[begin INFORMATION GIVEN]

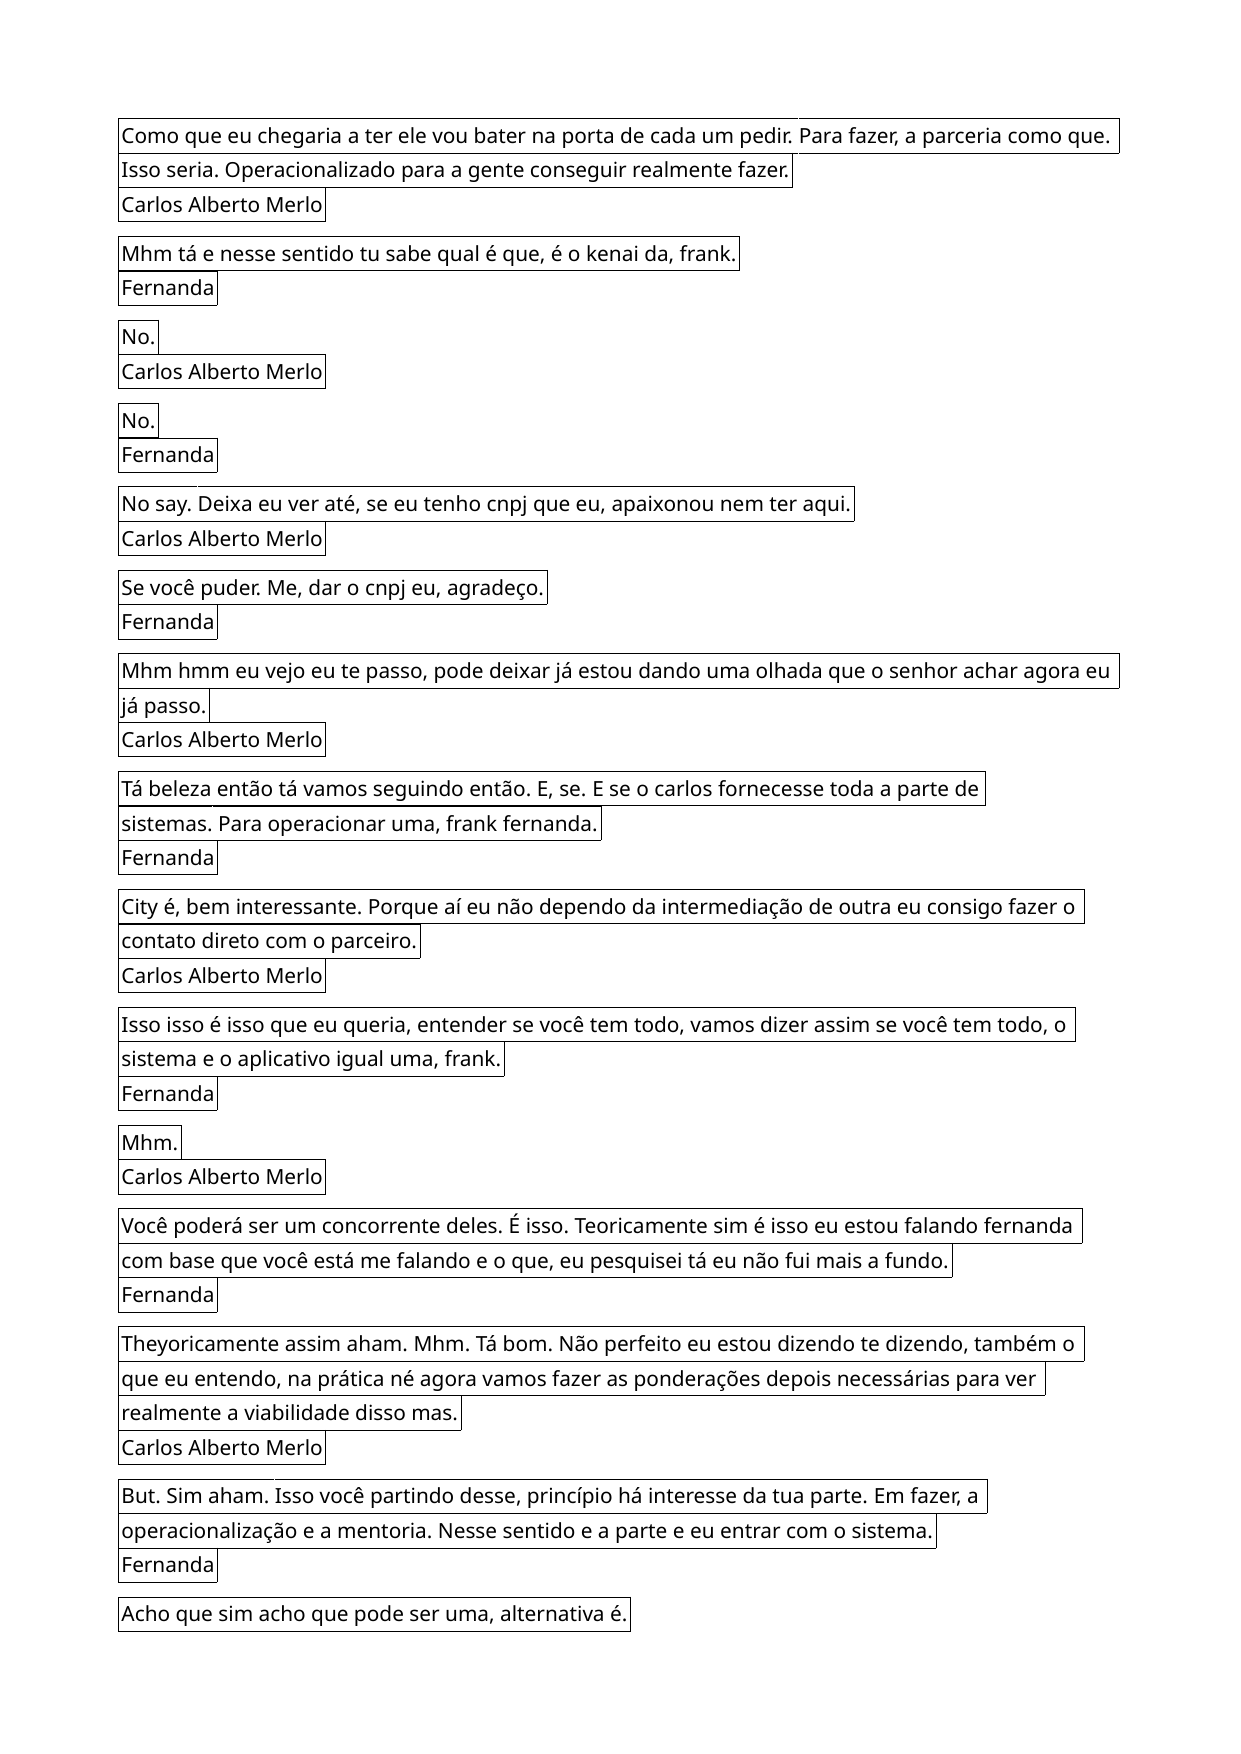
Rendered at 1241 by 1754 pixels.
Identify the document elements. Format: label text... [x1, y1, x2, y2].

[end INFORMATION GIVEN]
[begin INFORMATION GIVEN]

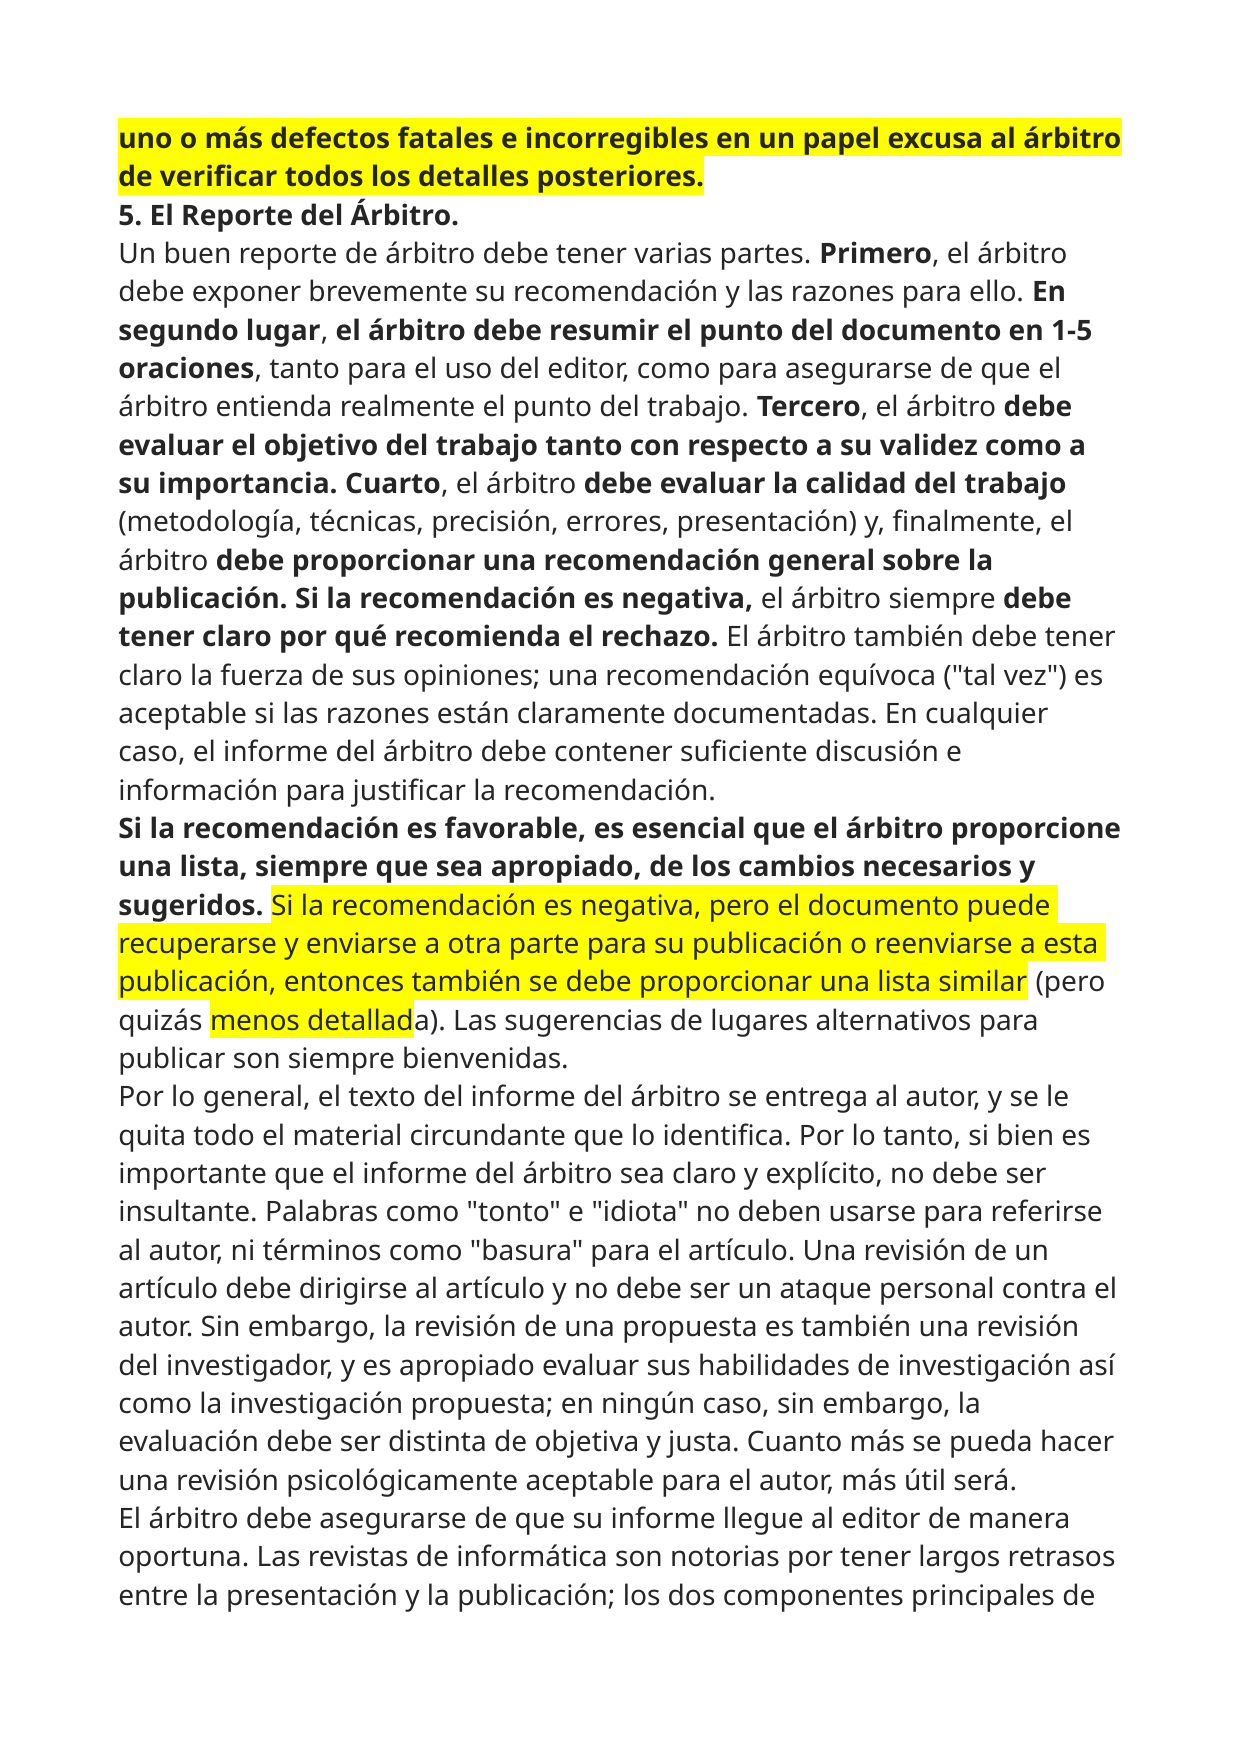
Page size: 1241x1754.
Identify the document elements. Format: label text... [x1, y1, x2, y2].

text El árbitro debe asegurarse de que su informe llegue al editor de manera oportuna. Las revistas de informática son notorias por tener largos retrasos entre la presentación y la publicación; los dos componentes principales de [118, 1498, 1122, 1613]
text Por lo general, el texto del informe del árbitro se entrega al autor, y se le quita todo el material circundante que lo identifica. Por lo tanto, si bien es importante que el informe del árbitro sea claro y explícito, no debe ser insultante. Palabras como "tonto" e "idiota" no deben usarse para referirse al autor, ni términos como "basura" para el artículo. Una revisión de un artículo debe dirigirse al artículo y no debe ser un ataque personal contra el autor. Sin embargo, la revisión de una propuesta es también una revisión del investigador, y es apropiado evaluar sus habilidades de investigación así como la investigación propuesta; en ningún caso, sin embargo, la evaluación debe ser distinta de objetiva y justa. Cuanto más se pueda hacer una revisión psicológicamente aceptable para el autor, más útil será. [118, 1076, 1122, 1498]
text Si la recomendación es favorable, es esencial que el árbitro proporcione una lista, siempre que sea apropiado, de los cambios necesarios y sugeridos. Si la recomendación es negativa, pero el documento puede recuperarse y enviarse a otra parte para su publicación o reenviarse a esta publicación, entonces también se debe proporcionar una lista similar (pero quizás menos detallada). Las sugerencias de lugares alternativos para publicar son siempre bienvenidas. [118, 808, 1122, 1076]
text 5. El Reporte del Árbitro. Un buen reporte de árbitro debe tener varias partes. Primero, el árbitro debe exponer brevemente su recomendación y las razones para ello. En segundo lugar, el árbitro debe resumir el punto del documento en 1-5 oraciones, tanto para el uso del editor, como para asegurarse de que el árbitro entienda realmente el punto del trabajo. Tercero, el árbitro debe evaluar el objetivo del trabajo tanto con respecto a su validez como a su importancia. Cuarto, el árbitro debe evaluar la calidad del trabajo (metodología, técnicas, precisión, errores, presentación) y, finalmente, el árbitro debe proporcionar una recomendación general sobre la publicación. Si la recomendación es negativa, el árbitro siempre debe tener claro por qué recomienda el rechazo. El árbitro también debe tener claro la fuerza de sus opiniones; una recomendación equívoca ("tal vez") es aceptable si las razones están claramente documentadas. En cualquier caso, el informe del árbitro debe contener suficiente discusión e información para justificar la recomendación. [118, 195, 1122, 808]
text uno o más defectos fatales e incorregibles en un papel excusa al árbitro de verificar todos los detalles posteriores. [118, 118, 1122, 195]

[end INFORMATION GIVEN]

INSTRUCTIONS FOR THE TASK :: Display each line above that contains the word "presentación", copying the whole line.

SOLVED EXERCISE ::
text El árbitro debe asegurarse de que su informe llegue al editor de manera oportuna. Las revistas de informática son notorias por tener largos retrasos entre la presentación y la publicación; los dos componentes principales de [118, 1498, 1122, 1613]
text 5. El Reporte del Árbitro. Un buen reporte de árbitro debe tener varias partes. Primero, el árbitro debe exponer brevemente su recomendación y las razones para ello. En segundo lugar, el árbitro debe resumir el punto del documento en 1-5 oraciones, tanto para el uso del editor, como para asegurarse de que el árbitro entienda realmente el punto del trabajo. Tercero, el árbitro debe evaluar el objetivo del trabajo tanto con respecto a su validez como a su importancia. Cuarto, el árbitro debe evaluar la calidad del trabajo (metodología, técnicas, precisión, errores, presentación) y, finalmente, el árbitro debe proporcionar una recomendación general sobre la publicación. Si la recomendación es negativa, el árbitro siempre debe tener claro por qué recomienda el rechazo. El árbitro también debe tener claro la fuerza de sus opiniones; una recomendación equívoca ("tal vez") es aceptable si las razones están claramente documentadas. En cualquier caso, el informe del árbitro debe contener suficiente discusión e información para justificar la recomendación. [118, 195, 1122, 808]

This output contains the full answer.